--- Passage provided ---
Your resting heart rate, or pulse, is the number of times your heart beats per minute when you are at rest – such as when you are not moving or stressed.
For adults, a normal resting heart rate ranges from 60 to 100 beats a minute.Generally, a lower resting heart rate means more efficient heart function and better heart fitness.For example, a seasoned athlete might have a resting heart rate around 40 beats a minute.
Even though a normal resting heart rate can vary significantly, an unusually high (or even low) heart rate can indicate that there is an underlying problem.
Here are some tips to help you lower a fast heart rate.
1. Maintain a good level of fitness
Your resting heart rate can be lower if you’re very fit. That’s because, in the long run, regular exercise increases your heart’s efficiency, which in turn reduces the number of heartbeats you need to efficiently pump blood around the body.
2. Manage your stress
Sometimes it’s not just how much you’ve got going on in your life, but also how you handle it. One way to manage stress is to employ relaxation techniques – e.g. massage, meditation, deep breathing, and activities such as yoga and qi gong.
Unmanaged stress levels make your body produce more of certain hormones substances that increase your heart rate, amongst other actions. Relaxation techniques help to keep them in check.

[Records drawn from a dataset]

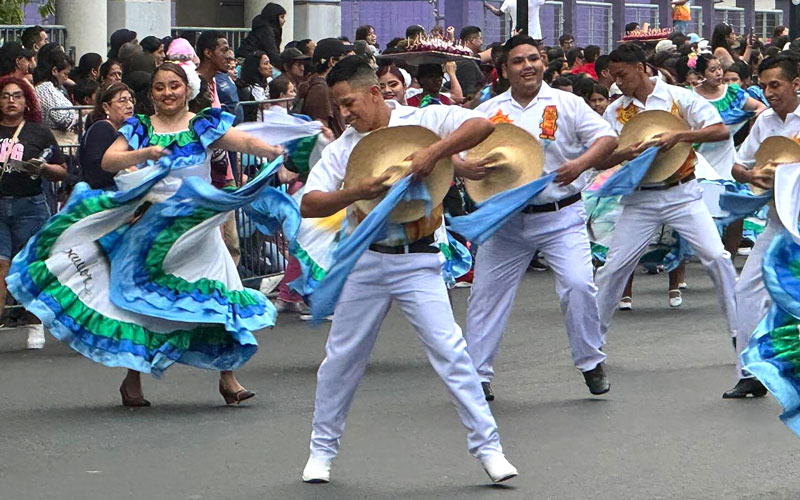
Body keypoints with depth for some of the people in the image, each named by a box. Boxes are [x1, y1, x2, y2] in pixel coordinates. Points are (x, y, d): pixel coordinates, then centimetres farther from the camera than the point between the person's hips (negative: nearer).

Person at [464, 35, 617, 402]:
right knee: (486, 293, 2)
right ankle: (476, 374, 13)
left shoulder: (566, 104, 2)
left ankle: (591, 363, 6)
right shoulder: (488, 112, 7)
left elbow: (607, 138, -2)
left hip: (561, 217, -2)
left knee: (578, 285, -14)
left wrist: (581, 164, -21)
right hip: (505, 220, 2)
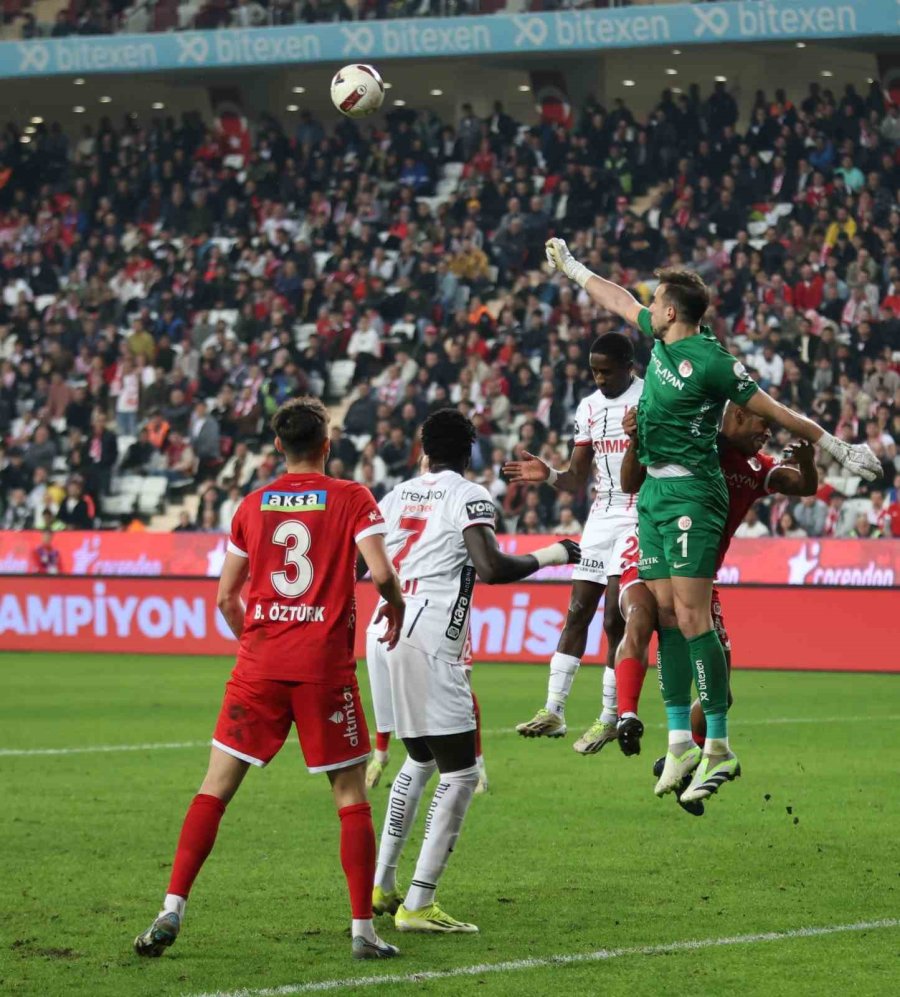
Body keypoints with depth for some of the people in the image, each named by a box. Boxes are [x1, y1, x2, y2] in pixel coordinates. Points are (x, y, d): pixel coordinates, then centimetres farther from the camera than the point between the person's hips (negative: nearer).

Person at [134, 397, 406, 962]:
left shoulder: (254, 504, 9)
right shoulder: (351, 499, 0)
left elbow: (226, 596, 11)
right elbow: (382, 573, -12)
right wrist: (395, 607, 9)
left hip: (261, 662, 2)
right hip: (326, 667, -2)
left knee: (216, 788, 6)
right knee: (351, 794, 7)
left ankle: (172, 912, -3)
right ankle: (364, 930, 3)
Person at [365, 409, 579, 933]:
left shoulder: (396, 496, 17)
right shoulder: (470, 496, -2)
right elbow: (491, 567, -15)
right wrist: (550, 555, 0)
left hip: (383, 632, 8)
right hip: (428, 639, -8)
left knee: (420, 760, 25)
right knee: (460, 772, -2)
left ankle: (381, 885, 26)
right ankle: (418, 905, -10)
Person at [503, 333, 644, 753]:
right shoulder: (588, 408, 13)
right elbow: (577, 479, 16)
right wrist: (547, 474, -4)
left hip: (643, 513, -6)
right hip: (601, 513, 6)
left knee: (615, 618, -10)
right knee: (577, 612, 2)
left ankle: (610, 716, -1)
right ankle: (553, 710, 2)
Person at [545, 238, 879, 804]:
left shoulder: (711, 361, -15)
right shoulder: (662, 340, 9)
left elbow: (774, 412, -10)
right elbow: (619, 300, 28)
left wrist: (840, 450, -7)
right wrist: (571, 268, 42)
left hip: (690, 495, -9)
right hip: (654, 489, 9)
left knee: (692, 617, -13)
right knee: (665, 613, 6)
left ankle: (718, 747, -12)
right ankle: (681, 741, 8)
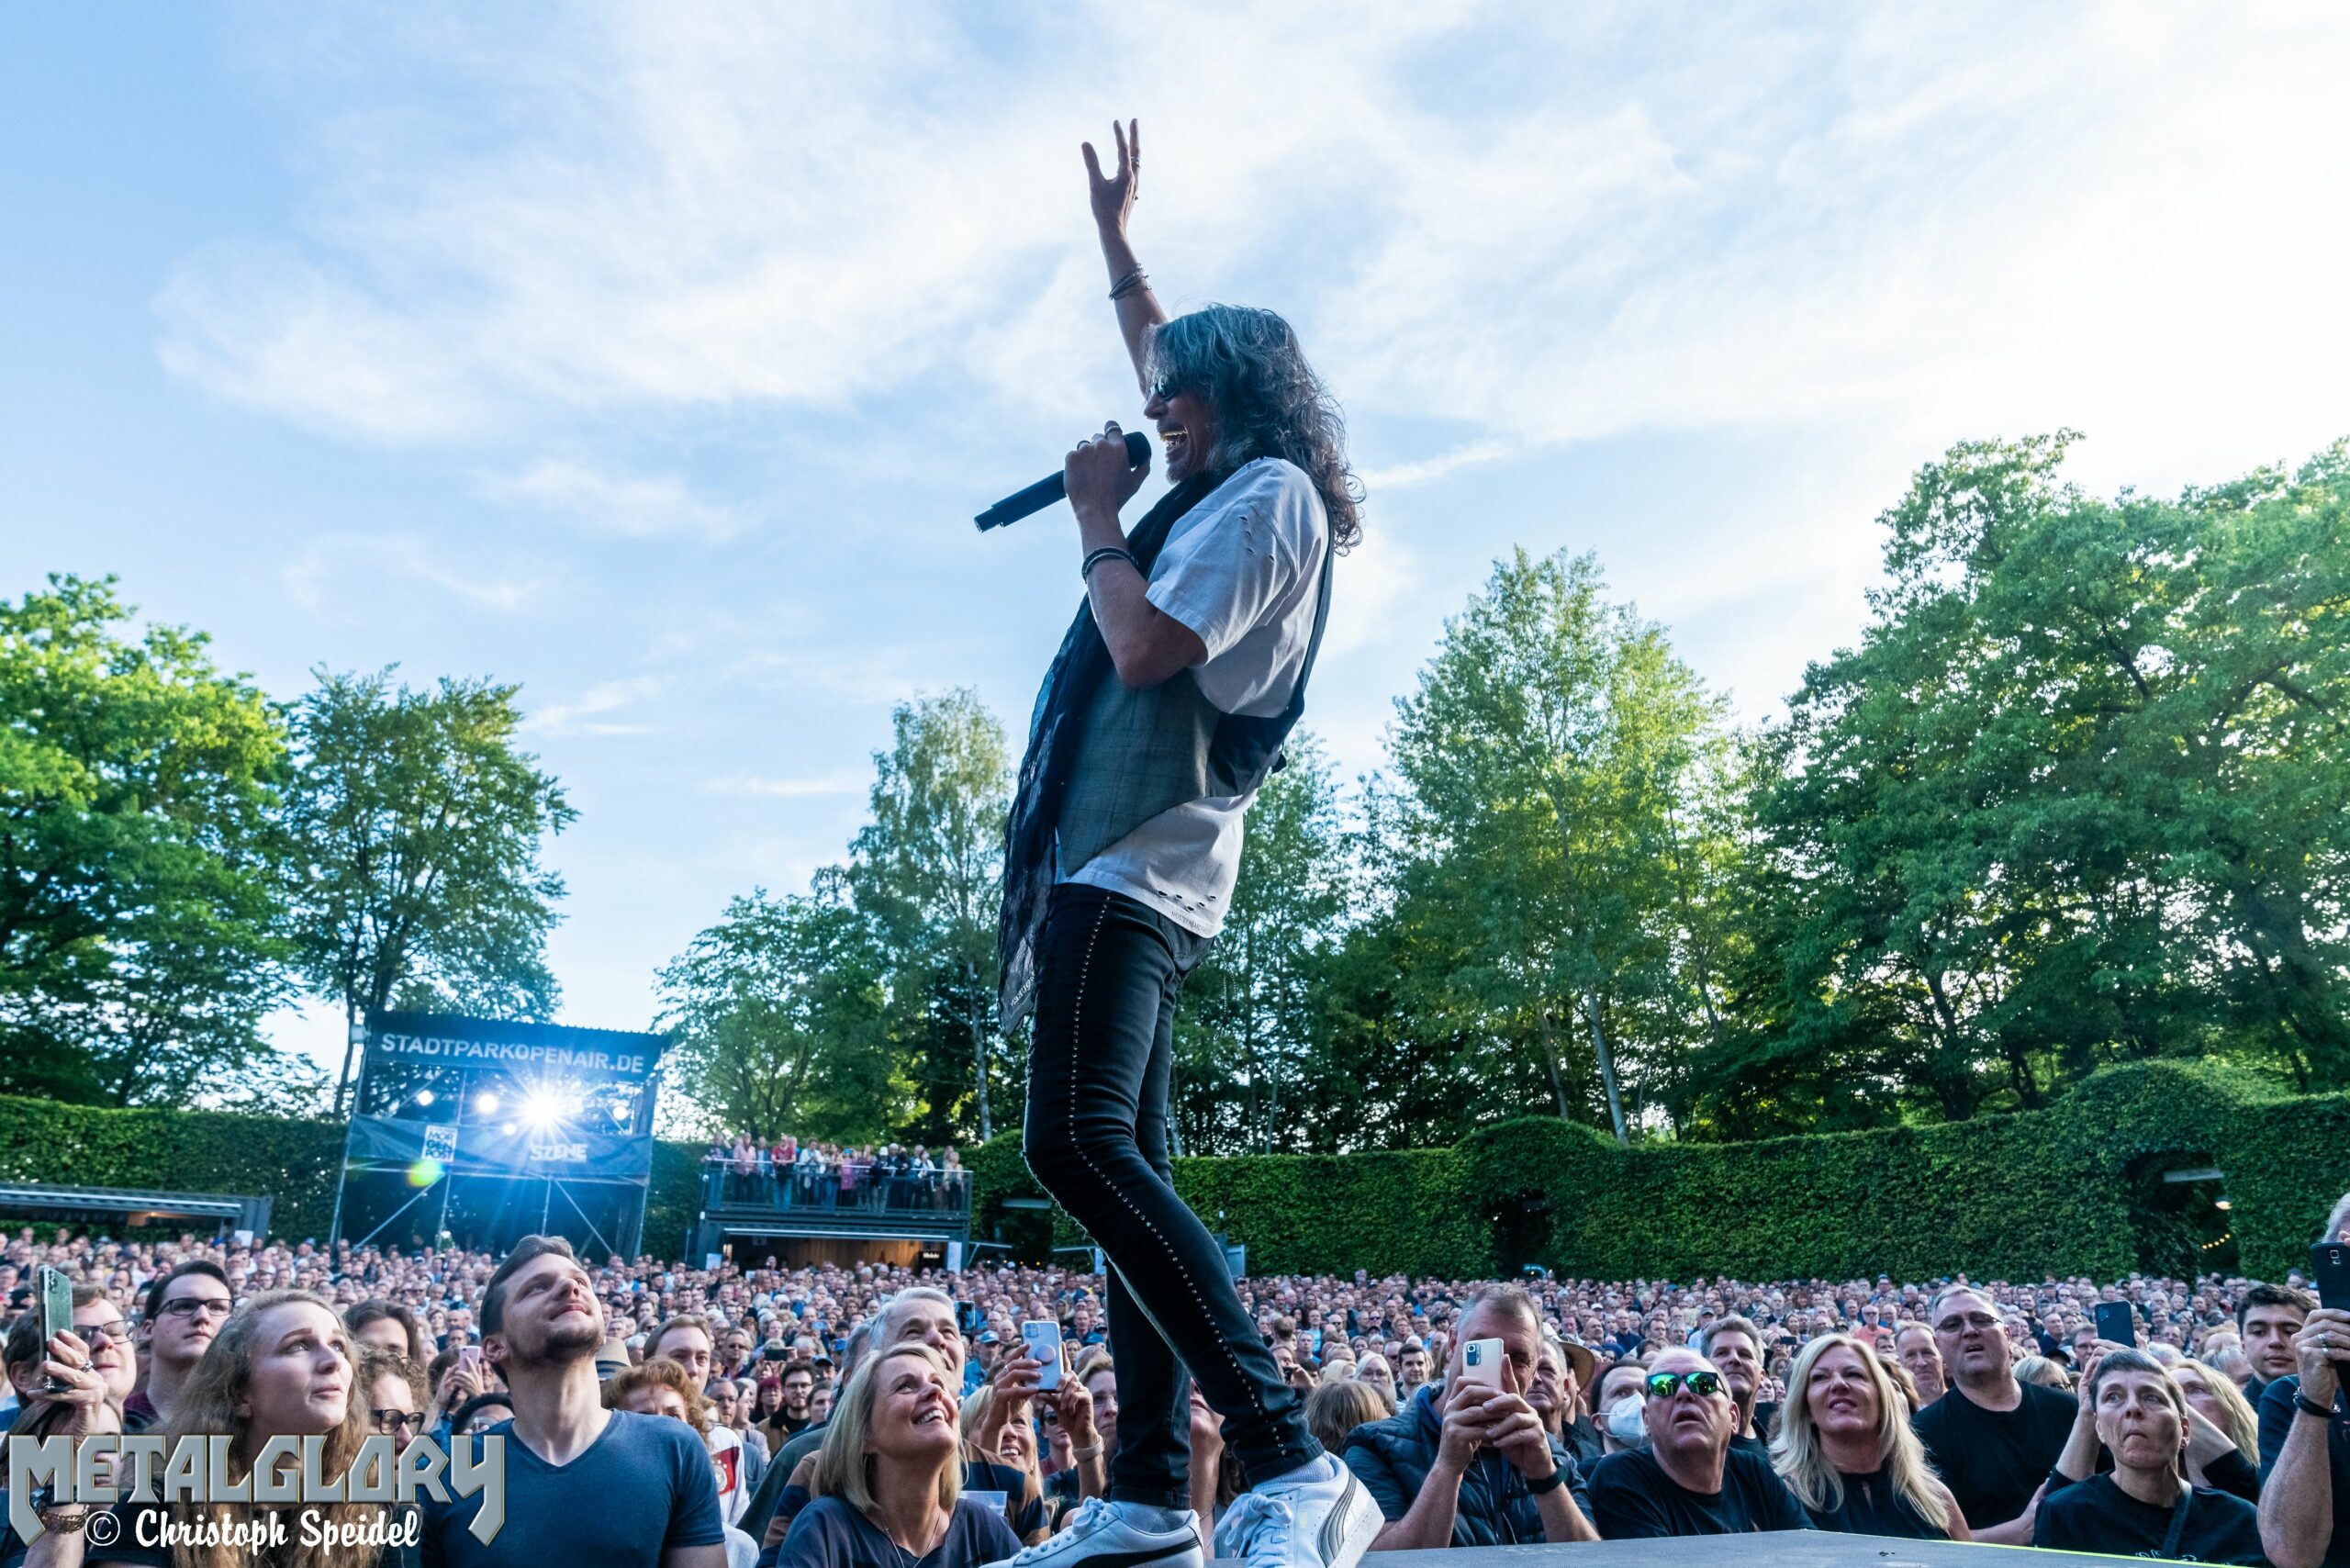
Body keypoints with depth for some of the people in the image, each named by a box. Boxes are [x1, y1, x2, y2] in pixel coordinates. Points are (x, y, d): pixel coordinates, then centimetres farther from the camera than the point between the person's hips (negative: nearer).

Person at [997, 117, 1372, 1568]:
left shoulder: (1264, 493, -5)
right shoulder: (1234, 494, 24)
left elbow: (1145, 648, -18)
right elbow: (1163, 357, 42)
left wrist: (1101, 519, -2)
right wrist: (1117, 233, 49)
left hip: (1129, 864, -11)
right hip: (1139, 867, 11)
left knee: (1082, 1146, -23)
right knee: (1125, 1167, 5)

--- Activity A ---
Summarize the passage on resting heart rate in two sentences.
--- Activity B ---
Pick up the passage on resting heart rate where it stops and write what comes next.

--- Written answer A ---
Resting heart rate is the number of times the heart beats per minute at rest, normally 60 to 100 for adults, with a lower rate generally meaning better heart fitness and an unusually high or low rate possibly indicating an underlying problem. To lower a fast heart rate, the passage advises maintaining good fitness, since regular exercise makes the heart more efficient, and managing stress with relaxation techniques such as massage, meditation, deep breathing, yoga and qi gong.

--- Written answer B ---
3. Sleep well
It seems that sleeping well is the cure for all ills. And your heart rate is no exception. An Australian study found that heart rates spiked an average of 13 beats per minute each time sound was used to wake people. If sleep is a problem for you, you may wish to read 10 ways to get a better night’s sleep.
4. Take supplements
Under the guidance of your health professional, you may find that taking certain supplements – such as fish oil and magnesium in combination with calcium – can help to lower your heart rate.
5. Seek professional help if needed
If your resting heart rate is regularly over 100 beats per minute, especially even after you’ve tried all of the above, there could be an underlying health problem. See your doctor for a check-up, as they may need to prescribe you medicines.